→ **EXERCISE INSTRUCTIONS**
Write out once more the lines running from the top of the entries below to the line with "numPermutations | |", both ends included.

===== STUDY MATERIAL

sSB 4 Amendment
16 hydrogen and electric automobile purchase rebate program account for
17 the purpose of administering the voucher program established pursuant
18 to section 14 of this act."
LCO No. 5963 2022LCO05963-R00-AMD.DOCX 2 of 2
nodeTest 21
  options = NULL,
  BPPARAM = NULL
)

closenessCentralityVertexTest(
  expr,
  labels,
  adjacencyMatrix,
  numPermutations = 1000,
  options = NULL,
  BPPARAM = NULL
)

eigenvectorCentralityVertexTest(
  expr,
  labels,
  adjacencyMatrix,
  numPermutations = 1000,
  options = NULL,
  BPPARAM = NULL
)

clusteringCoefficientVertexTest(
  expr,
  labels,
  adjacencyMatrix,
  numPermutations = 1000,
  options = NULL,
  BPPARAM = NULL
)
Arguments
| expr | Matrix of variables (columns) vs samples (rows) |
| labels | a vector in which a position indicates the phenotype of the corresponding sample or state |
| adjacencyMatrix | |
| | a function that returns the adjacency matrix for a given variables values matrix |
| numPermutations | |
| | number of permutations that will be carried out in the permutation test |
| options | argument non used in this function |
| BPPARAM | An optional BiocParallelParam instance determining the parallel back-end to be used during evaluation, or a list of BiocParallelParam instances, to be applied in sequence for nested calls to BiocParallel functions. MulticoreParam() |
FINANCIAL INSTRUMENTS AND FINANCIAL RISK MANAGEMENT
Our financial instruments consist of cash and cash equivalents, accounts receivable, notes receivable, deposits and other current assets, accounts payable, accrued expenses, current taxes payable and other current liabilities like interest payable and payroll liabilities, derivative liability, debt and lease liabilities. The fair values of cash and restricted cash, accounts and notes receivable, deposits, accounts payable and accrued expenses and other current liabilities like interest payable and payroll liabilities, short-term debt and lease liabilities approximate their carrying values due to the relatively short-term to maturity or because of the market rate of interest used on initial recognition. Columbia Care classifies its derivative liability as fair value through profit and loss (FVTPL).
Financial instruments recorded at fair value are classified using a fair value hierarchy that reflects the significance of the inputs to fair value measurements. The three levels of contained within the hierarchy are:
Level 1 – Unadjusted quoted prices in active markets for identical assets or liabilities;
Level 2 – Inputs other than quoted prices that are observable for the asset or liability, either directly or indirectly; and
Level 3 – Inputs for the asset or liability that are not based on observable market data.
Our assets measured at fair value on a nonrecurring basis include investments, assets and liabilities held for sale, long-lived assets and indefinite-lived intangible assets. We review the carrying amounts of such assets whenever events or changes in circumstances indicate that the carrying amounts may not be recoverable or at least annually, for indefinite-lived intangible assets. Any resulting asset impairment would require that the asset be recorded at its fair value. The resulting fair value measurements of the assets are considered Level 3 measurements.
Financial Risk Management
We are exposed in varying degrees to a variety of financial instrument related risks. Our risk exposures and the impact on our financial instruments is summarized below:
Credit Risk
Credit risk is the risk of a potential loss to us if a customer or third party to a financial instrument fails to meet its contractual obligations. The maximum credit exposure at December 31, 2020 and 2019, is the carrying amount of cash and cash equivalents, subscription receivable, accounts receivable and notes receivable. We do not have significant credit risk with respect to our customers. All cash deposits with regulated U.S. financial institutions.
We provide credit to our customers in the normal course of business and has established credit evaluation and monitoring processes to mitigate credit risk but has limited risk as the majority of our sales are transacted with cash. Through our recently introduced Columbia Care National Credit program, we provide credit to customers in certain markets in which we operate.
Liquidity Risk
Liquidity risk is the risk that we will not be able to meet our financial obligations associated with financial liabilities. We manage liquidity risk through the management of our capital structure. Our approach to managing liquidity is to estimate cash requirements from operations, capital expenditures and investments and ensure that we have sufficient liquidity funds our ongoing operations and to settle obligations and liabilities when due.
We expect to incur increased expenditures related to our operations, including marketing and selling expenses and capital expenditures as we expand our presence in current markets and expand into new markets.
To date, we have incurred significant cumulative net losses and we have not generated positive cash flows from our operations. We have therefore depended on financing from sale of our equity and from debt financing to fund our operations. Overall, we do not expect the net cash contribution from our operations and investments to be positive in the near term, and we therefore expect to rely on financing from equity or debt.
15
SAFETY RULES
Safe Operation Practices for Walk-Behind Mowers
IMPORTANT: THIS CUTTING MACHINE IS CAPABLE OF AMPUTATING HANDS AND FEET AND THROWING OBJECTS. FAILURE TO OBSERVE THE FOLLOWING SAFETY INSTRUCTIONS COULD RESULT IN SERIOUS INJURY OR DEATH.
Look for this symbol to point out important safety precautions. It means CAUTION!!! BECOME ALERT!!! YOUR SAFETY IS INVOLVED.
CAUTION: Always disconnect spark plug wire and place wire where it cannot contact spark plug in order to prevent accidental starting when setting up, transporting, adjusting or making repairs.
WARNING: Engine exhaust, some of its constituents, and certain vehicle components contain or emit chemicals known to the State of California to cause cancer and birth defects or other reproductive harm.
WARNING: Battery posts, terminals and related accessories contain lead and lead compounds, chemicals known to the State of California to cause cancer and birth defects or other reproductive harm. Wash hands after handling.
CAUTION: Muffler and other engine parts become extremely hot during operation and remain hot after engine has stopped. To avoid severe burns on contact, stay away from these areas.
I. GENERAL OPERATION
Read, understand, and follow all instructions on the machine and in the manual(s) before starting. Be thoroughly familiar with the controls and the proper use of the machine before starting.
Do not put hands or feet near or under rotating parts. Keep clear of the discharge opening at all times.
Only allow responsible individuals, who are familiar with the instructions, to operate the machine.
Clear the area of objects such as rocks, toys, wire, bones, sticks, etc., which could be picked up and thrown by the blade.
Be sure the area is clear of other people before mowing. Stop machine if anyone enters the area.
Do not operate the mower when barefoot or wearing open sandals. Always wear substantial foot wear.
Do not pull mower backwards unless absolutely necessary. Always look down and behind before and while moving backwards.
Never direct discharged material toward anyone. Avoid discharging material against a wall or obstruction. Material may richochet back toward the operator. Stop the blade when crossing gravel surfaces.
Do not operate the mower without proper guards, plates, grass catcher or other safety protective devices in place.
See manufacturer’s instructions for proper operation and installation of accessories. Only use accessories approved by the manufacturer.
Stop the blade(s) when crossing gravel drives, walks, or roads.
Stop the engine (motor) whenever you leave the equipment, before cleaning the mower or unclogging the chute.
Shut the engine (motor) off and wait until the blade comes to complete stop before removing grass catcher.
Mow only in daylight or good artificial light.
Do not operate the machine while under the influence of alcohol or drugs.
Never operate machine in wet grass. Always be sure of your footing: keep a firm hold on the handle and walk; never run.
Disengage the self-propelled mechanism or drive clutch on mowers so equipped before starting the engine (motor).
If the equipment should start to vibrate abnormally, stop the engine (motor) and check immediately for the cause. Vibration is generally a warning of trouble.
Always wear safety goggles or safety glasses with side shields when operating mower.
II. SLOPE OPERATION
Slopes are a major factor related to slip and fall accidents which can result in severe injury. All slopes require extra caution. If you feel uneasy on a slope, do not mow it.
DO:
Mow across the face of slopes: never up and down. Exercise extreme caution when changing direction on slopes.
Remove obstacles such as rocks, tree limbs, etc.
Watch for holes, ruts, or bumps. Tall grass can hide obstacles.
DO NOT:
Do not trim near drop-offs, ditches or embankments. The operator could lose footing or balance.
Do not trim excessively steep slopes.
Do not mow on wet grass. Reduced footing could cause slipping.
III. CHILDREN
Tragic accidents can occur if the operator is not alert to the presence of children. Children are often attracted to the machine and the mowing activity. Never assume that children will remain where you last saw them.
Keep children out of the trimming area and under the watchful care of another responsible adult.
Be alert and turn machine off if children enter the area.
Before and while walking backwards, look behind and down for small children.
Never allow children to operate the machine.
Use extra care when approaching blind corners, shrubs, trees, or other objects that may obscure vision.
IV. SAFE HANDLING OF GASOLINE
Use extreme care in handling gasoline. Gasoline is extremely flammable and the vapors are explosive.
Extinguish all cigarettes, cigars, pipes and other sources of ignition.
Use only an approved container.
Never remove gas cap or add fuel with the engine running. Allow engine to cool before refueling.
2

==========

→ **RESULT OF THE EXERCISE**
sSB 4 Amendment
16 hydrogen and electric automobile purchase rebate program account for
17 the purpose of administering the voucher program established pursuant
18 to section 14 of this act."
LCO No. 5963 2022LCO05963-R00-AMD.DOCX 2 of 2
nodeTest 21
  options = NULL,
  BPPARAM = NULL
)

closenessCentralityVertexTest(
  expr,
  labels,
  adjacencyMatrix,
  numPermutations = 1000,
  options = NULL,
  BPPARAM = NULL
)

eigenvectorCentralityVertexTest(
  expr,
  labels,
  adjacencyMatrix,
  numPermutations = 1000,
  options = NULL,
  BPPARAM = NULL
)

clusteringCoefficientVertexTest(
  expr,
  labels,
  adjacencyMatrix,
  numPermutations = 1000,
  options = NULL,
  BPPARAM = NULL
)
Arguments
| expr | Matrix of variables (columns) vs samples (rows) |
| labels | a vector in which a position indicates the phenotype of the corresponding sample or state |
| adjacencyMatrix | |
| | a function that returns the adjacency matrix for a given variables values matrix |
| numPermutations | |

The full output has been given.